Wegfall der Bindungswirkung einer tatsächlichen Verständigung bei beiderseitigem Motivirrtum
von Björn Keller
Der Bundesfinanzhof entschied mit seinem Urteil vom 11.04.2017, dass die Bindungswirkung einer tatsächlichen Verständigung im Steuerfestsetzungsverfahren ausnahmsweise entfallen kann. Das trifft dann zu, wenn ihr eine irrtümlich von beiden Parteien angenommene Geschäftsgrundlage von vornherein gefehlt hat oder wenn sie nachträglich weggefallen ist und einem der Beteiligten ein Festhalten an dem Vereinbarten nicht zuzumuten ist. Im Streitfall machten die Kläger, ein Ehepaar, aus der insolvenzbedingten Auflösung einer GmbH für das Streitjahr 2007 einen Verlust von insgesamt 1.001.177,02 EUR geltend. Das Finanzamt anerkannte jedoch ausschließlich den Verlust des eingezahlten Stammkapitals unter Anwendung des Halbeinkünfteverfahrens. Hiergegen legten die Kläger Einspruch ein. Während des finanzgerichtlichen Verfahrens schlossen die Kläger auf Vorschlag des FG mit dem Finanzamt eine sogenannte tatsächliche Verständigung.

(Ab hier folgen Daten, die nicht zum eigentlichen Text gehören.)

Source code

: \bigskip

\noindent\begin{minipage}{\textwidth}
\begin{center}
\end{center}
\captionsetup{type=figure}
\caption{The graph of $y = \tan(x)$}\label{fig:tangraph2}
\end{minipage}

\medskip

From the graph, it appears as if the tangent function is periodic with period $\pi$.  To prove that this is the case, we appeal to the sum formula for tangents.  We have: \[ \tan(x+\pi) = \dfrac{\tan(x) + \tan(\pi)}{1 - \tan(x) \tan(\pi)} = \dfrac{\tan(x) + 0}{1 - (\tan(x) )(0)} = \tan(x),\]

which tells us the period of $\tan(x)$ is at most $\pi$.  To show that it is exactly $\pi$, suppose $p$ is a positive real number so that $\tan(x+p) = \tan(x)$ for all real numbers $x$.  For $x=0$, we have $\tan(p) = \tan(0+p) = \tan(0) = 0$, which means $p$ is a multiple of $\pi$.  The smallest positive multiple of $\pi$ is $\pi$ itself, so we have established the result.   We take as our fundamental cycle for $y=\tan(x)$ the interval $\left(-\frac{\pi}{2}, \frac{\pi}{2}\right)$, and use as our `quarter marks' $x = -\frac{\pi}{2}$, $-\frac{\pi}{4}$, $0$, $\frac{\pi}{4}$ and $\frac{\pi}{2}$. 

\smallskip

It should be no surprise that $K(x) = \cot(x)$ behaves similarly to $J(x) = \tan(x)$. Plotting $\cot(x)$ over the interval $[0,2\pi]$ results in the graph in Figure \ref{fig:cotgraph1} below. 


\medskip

Danach sollte von einem bereits im Jahr 2005 entstandenen Verlust ausgegangen werden. Die Klage gegen den Einkommensteuerbescheid 2007 betrachteten alle Beteiligten als erledigt. Bei der Umsetzung der Vereinbarung stellte das Finanzamt allerdings fest, dass die Einkommensteuerfestsetzung 2005 wegen einer von dem vormaligen Berater der Kläger erklärten Einspruchsrücknahme nicht mehr änderbar war. Die Kläger machten daher geltend, die tatsächliche Verständigung wegen Wegfalls der Geschäftsgrundlage aufzuheben und den Auflösungsverlust im anhängigen Streitjahr 2007 anzusetzen. Das FG bestand auf der Bindungswirkung der tatsächlichen Verständigung und wies die Klage ab. Der Bundesfinanzhof allerdings teilte diese Auffassung nicht. Im Streitfall seien die Beteiligten übereinstimmend von der verfahrensrechtlichen Änderbarkeit des Einkommensteuerbescheids 2005 ausgegangen. Da aber diese angenommene gemeinsame Geschäftsgrundlage von Anfang an gefehlt habe, komme der tatsächlichen Verständigung keine Bindungswirkung zu. Dabei sei auch unwichtig, ob der Motivirrtum durch ein Verschulden der Kläger vorliege. Das FG muss nun im zweiten Rechtsgang ohne Bindung an die Verständigung prüfen, ob der Auflösungsverlust, wie von den Klägern beantragt, im Streitjahr 2007 zu berücksichtigen ist.